1950-2000: The 10 Greatest Songwriting Teams


The attribution of songwriting credit in the popular music industry is fraught with all manner of swindling and cheating. Royalty checks are sent as often to pretenders and usurpers as they are to the true creative parties. I am not going to attempt to untangle the twisted and arcane competing stories underlying the extant listed publishing rights. With regard to just one band, The Beach Boys, there is an entire cottage industry of books devoted to arguing the minutiae of “who really deserves credit” for the band's most celebrated recordings.

So here, with the above caveat, is my list of the 10 greatest songwriting twosomes of the last half of the 20th Century.

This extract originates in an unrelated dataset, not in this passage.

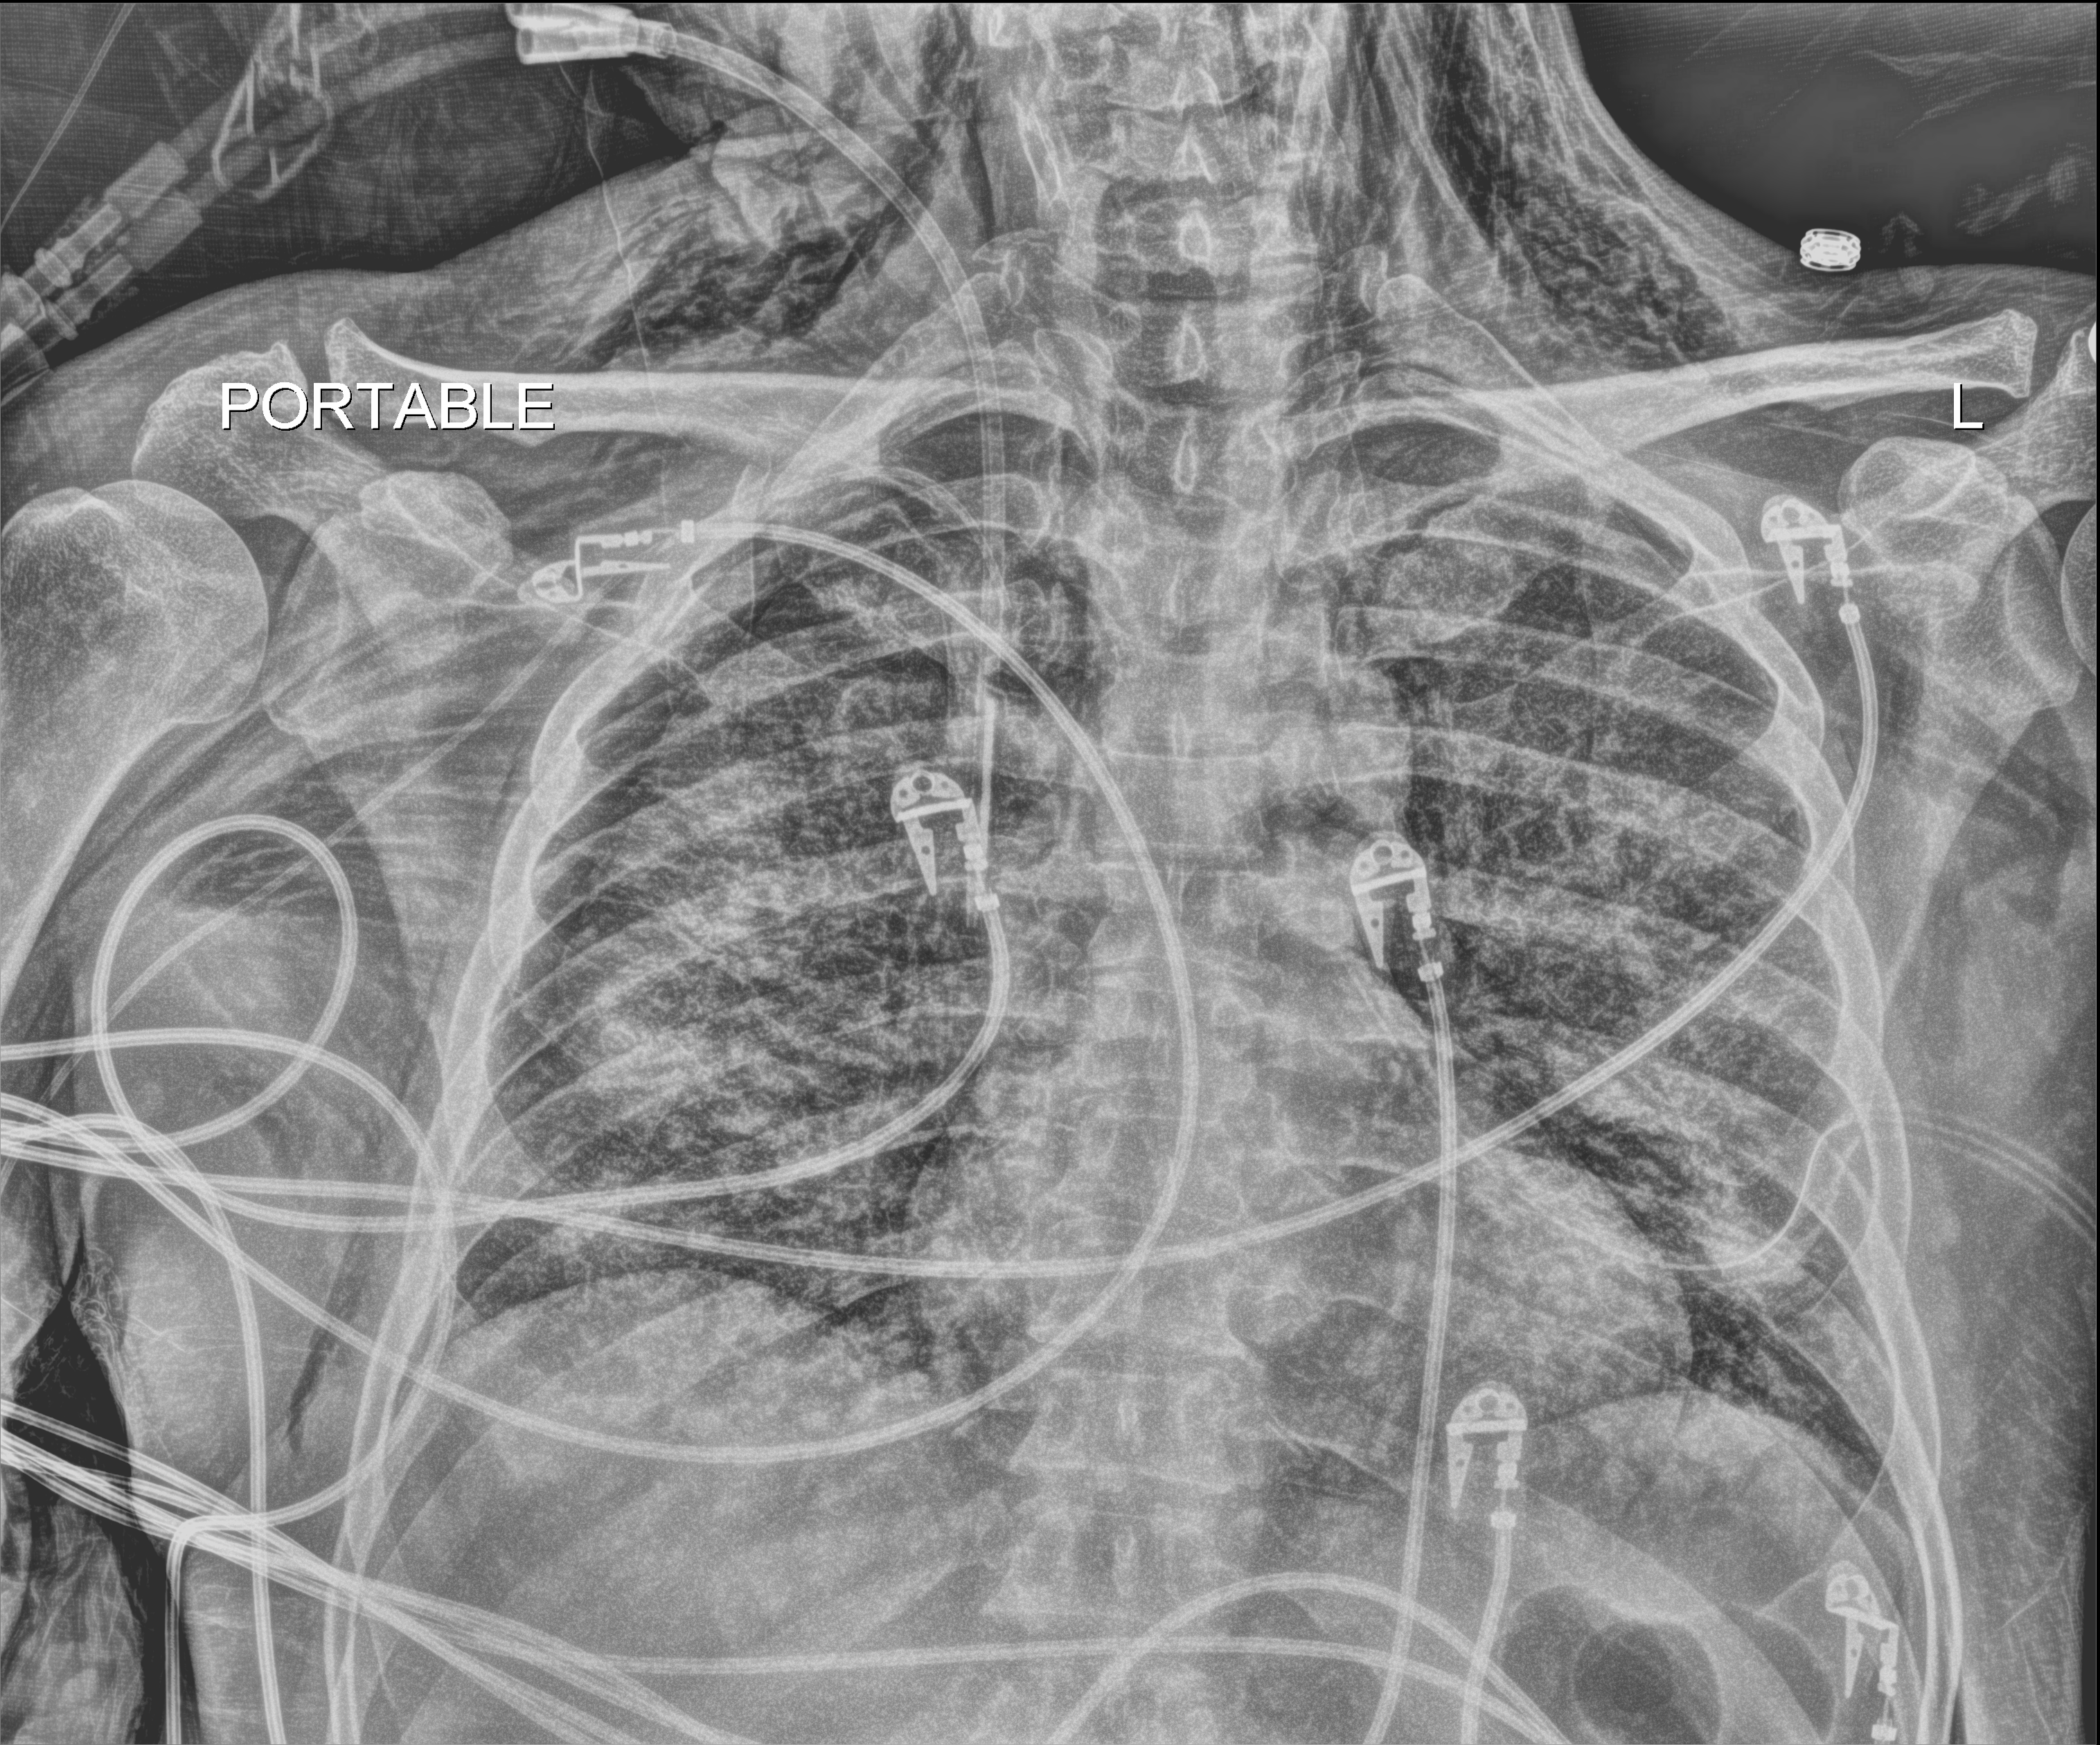
Chest radiograph (digital radiography), anteroposterior (AP) projection. Male patient hospitalised with COVID-19, age 18–59 years.
Admission-level facts for this patient (not findings on this image; timing relative to this image not recorded): hypertension (admission record): no.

1. John Lennon/Paul McCartney
2. Boudleaux Bryant/Felice Bryant
3. Burt Bacharach/Hal David
4. Gerry Goffin/Carole King
5. Kenneth Gamble/Leon Huff
6. Benny Andersson/Bjorn Ulvaeus
7. Ronald Dunbar/Edythe Wayne
8. Jerry Leiber/Mike Stoller
9. Mick Jagger/Keith Richards
10. Jimmy Page/Robert Plant
tweakgeek

Showing 1 response by mrwigglewm

It may be worth remembering that Jimmy Van Heusen's 40 year career as a song writer extended into the 50s and 60s. With lyricist Johnny Burke he wrote Here's That Rainy Day in 1953 (prior to that, Polka Dots and Moonbeams, But Beautiful, Imagination, Swinging on a Star, and with Eddie De Lange, Darn That Dream). He went on to write with Sammy Cahn such memorable tunes as Love and Marriage, Call Me Irresponsible, All the Way, The Second Time Around and Only the Lonely.
Antonio Carlos Jobim did some of his best work with lyracist Vinicius De Moraes: The Girl From Ipanema, Favela, Insensatez, One Note Samba, O Grande Amor, Chega De Saudade (No More Blues), Once I Loved, Agua De Beber.
Last but not least, there was the collaboration of Leonard Bernstein and Stephen Sondheim on West Side Story in 1957.